## Testo da analizzare
⟨

“Chi vuole vincere impari prima a perdere,
chi vuol tenere prima deve sapere cosa lasciare,
chi vuole insistere impari prima a cedere,
chi vuole amare prima deve imparare a rinunciare”.
(da Fabi Silvestri Gazzè, Come mi pare)
Sembrano versi scritti per Isabella, quelli dei “festosi padroni” del cantautorato italiano. Per lei, novizia tenace, donna provvidenziale. L’unica disposta a mettere da parte il proprio rancore, a prostrarsi per amore di un’amica dell’ultim’ora, quella Mariana/Sara Drago sua partner in (la)crime; la sola pronta a perdere un bene tattile (un fratello in carne ed ossa, sangue del proprio sangue), a lasciarlo andare verso la gogna – non senza tormento, si rammenti – per far trionfare un’integrità più grande.
Isabella sa insistere, persuadere: ma la sua non è mai una retorica avvocatesca (alla Porzia per intenderci). La invera la bontà del suo animo, la sincerità del suo cuore. Isabella non è, d’altra parte, o almeno non è solo, una martire. Il che la renderebbe una figura un po’ monocorde e algida. Ella sa adirarsi, concertare (opportunamente guidata dal Duca), agire.
Una mosca bianca, insomma, in una Vienna che dà la nausea. Una Vienna corrotta che “spuzza” di noi. E Rebecca Rossetti, negli abiti huntiani della suorina, ne è un’eccellente ipostasi.
Si diceva della contemporaneità di questo dramma: mettere in scena Shakespeare è sempre un po’ “andare sul sicuro”. È tuttavia da riconoscere la notevole abilità registica di Jurij Ferrini nell’aver saputo offrire una scrittura realmente “presente”. Sarà forse scontato dirlo, ma repetita iuvant: declamare “blank verses” in “blue jeans” non basta certo per avvicinarli al pubblico (invero, qui si tratta di abiti fumosi, da cosca mafiosa di Little Italy).

⟩

Prosegui la recensione qui sopra sullo spettacolo shakespeariano diretto da Jurij Ferrini, ripartendo subito dopo la sua ultima frase.

Voci di dati
⟨

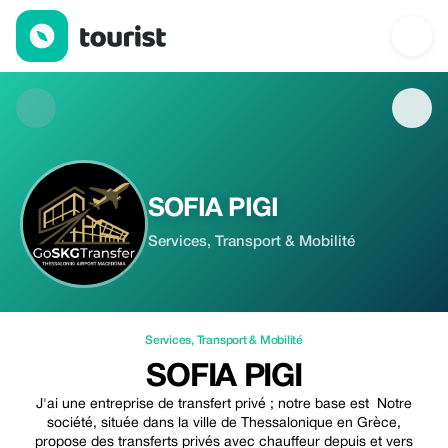
SOFIA PIGI — Services | Up to 20% off | Tourist
SOFIA PIGI
Services, Transport & Mobilité
Services
,
Transport & Mobilité
SOFIA PIGI
J'ai une entreprise de transfert privé ; notre base est Notre
société, située dans la ville de Thessalonique en Grèce,
propose des transferts privés avec chauffeur depuis et vers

⟩

## Risultato dell'esercizio
A sostenere la sempre ardua trasposizione di codici e linguaggi è in primis la fluente traduzione – meglio dire riscrittura visto l’alto valore artistico – del sommo Cesare Garboli, commissionata più di vent’anni fa dallo stesso Stabile Torinese per una regia ronconiana. Interviene poi anche la recitazione agìta e sincera dei dodici attori. Insomma, per dirla con Jan Kott, Ferrini ha reso “nostro contemporaneo” questo suo Shake-scene (letteralmente “scuoti scene”, come lo apostrofava Robert Greene, ma qui più che altro un “rompi scene”, tenuto conto dei siparietti metateatrali attraverso cui il Duca sornione –con occhiolini e domandine – ammicca al pubblico).
Del “contemporaneo” si è discorso. “Nostro” perché dietro il Vicario Angelo – che Matteo Alì rielabora al di là del deprecabile stereotipo, restituendocelo come un uomo a tutto tondo, fatto di molte ombre sì, ma anche di una qual certa umanità, tanto che non lo si riesce ad odiare – dietro quel concussore appunto, ci siamo noi con i nostri sotterfugi, le nostre continue deroghe alla morale, la nostra sete di potere.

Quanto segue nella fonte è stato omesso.